Learn from Scandinavian Nations

  • Scandinavian countries like Sweden and Denmark offer valuable lessons in promoting gender parity and supporting working parents.
  • India can emulate their strategies by investing in healthcare, providing affordable childcare, and implementing programs aimed at engaging men in caregiving and household responsibilities.
  • By adopting such measures, India can create a more supportive environment for women to balance their professional careers and parenthood effectively.

Promote Gender Equality in Caregiving

  • Encouraging men to take on a greater share of caregiving and home responsibilities is essential for achieving gender equality.
  • Initiatives that challenge traditional gender roles and promote active involvement of men in childcare can help create a more equitable division of labor within households.
  • By fostering a culture of shared responsibility, India can empower women to pursue their career aspirations while also fulfilling their roles as parents and caregivers.
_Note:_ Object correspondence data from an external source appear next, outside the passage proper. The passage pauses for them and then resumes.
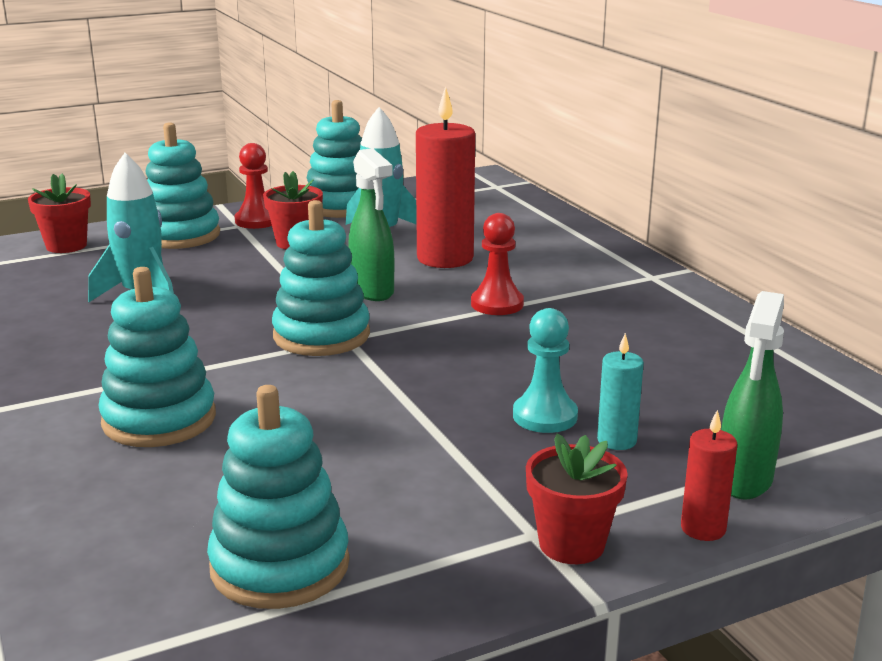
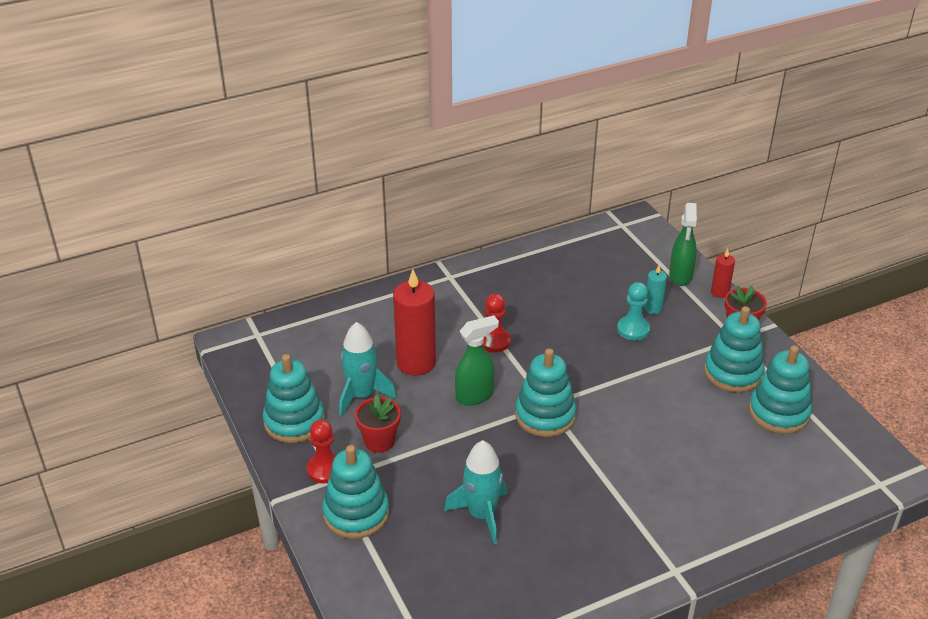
camera: 90 degrees left, 15 degrees up
red flower pot [28,174,91,253] -> none
turquoise stacking toy [99,267,216,447] -> turquoise stacking toy moved to [704,306,765,392]
green spray bottle [721,291,784,500] -> green spray bottle turned 75 degrees clockwise [669,203,697,286]

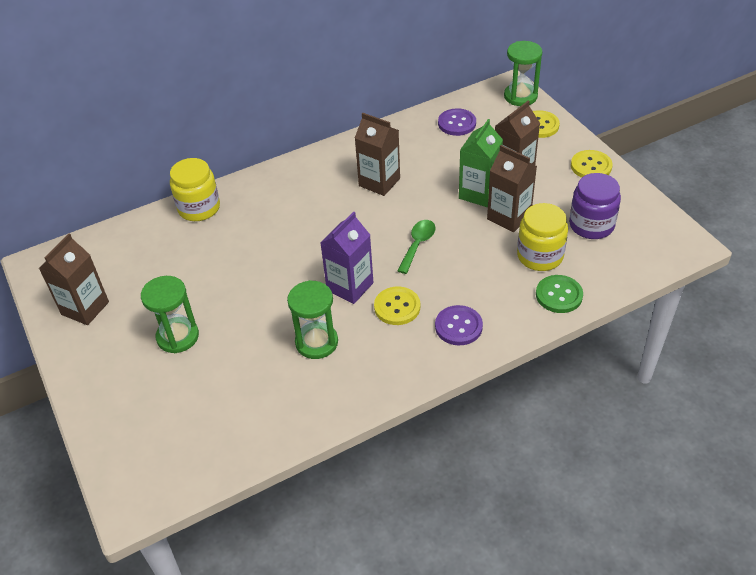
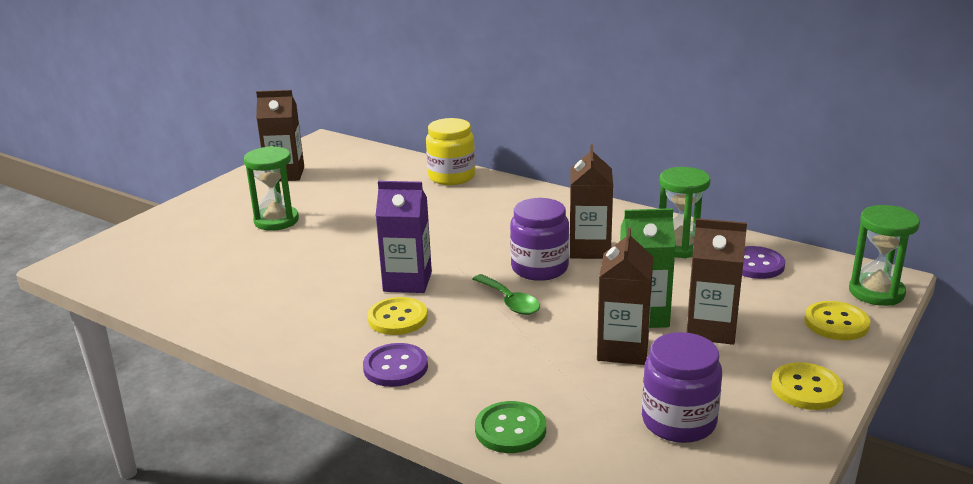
camera: 60 degrees right, 20 degrees down
green hourglass [287,280,338,359] -> green hourglass moved to [659,167,711,258]
green spoon [397,220,435,274] -> green spoon turned 60 degrees clockwise [473,274,540,315]
yellow jar [517,203,568,271] -> none
none -> purple jar [510,198,569,281]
Economic Measures for Growth and Job Creation

  • In addition to social security and pension reforms, India needs to implement economic measures that stimulate growth and job creation.
  • Policies aimed at fostering entrepreneurship, attracting investments, and enhancing the business environment can create opportunities for employment and economic advancement.
  • Supporting small and medium enterprises (SMEs), investing in infrastructure development, and promoting innovation and technology adoption are crucial for driving economic growth amidst demographic challenges.

Investment in Education and Skill Development

  • Investing in education and skill development is vital for preparing the workforce to adapt to changing economic realities.
  • Enhancing access to quality education and vocational training programs can equip individuals with the skills needed to succeed in emerging industries and occupations.
  • By investing in human capital development, India can ensure that its workforce remains competitive and resilient in the face of demographic shifts and evolving labor market demands.

Collaboration between Government, Businesses, and Civil Society

  • Addressing the challenges posed by lower birth rates requires collaborative efforts between the government, businesses, and civil society organizations.
  • Governments need to formulate inclusive policies and provide regulatory support to facilitate the implementation of family-friendly workplace practices by businesses.
  • Civil society organizations can play a vital role in raising awareness, advocating for policy reforms, and providing support services to families.
  • By working together, stakeholders can create an enabling environment that promotes sustainable economic growth, gender equality, and social well-being in India.